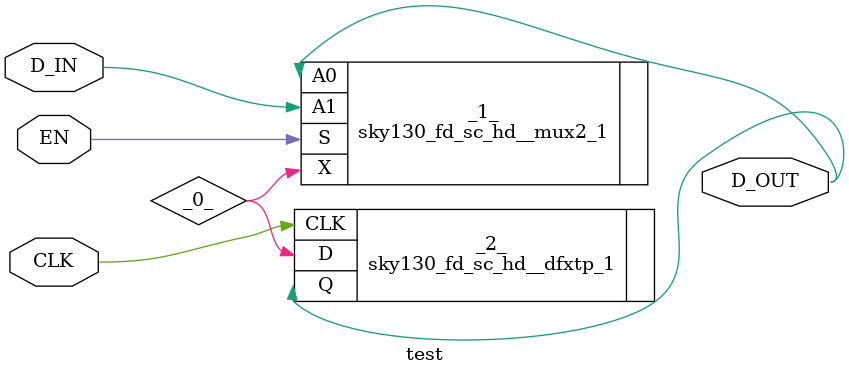
<source format=v>
/* Generated by Yosys 0.9 (git sha1 UNKNOWN, clang 9.0.0 -fPIC -Os) */

module test(D_IN, CLK, EN, D_OUT);
  wire _0_;
  input CLK;
  input D_IN;
  output D_OUT;
  input EN;
  sky130_fd_sc_hd__mux2_1 _1_ (
    .A0(D_OUT),
    .A1(D_IN),
    .S(EN),
    .X(_0_)
  );
  sky130_fd_sc_hd__dfxtp_1 _2_ (
    .CLK(CLK),
    .D(_0_),
    .Q(D_OUT)
  );
endmodule

</source>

☆ ☆ ☆ ☆

Letter for letter, reproduce every record above and skip the pictures.

<source format=v>
/* Generated by Yosys 0.9 (git sha1 UNKNOWN, clang 9.0.0 -fPIC -Os) */

module test(D_IN, CLK, EN, D_OUT);
  wire _0_;
  input CLK;
  input D_IN;
  output D_OUT;
  input EN;
  sky130_fd_sc_hd__mux2_1 _1_ (
    .A0(D_OUT),
    .A1(D_IN),
    .S(EN),
    .X(_0_)
  );
  sky130_fd_sc_hd__dfxtp_1 _2_ (
    .CLK(CLK),
    .D(_0_),
    .Q(D_OUT)
  );
endmodule

</source>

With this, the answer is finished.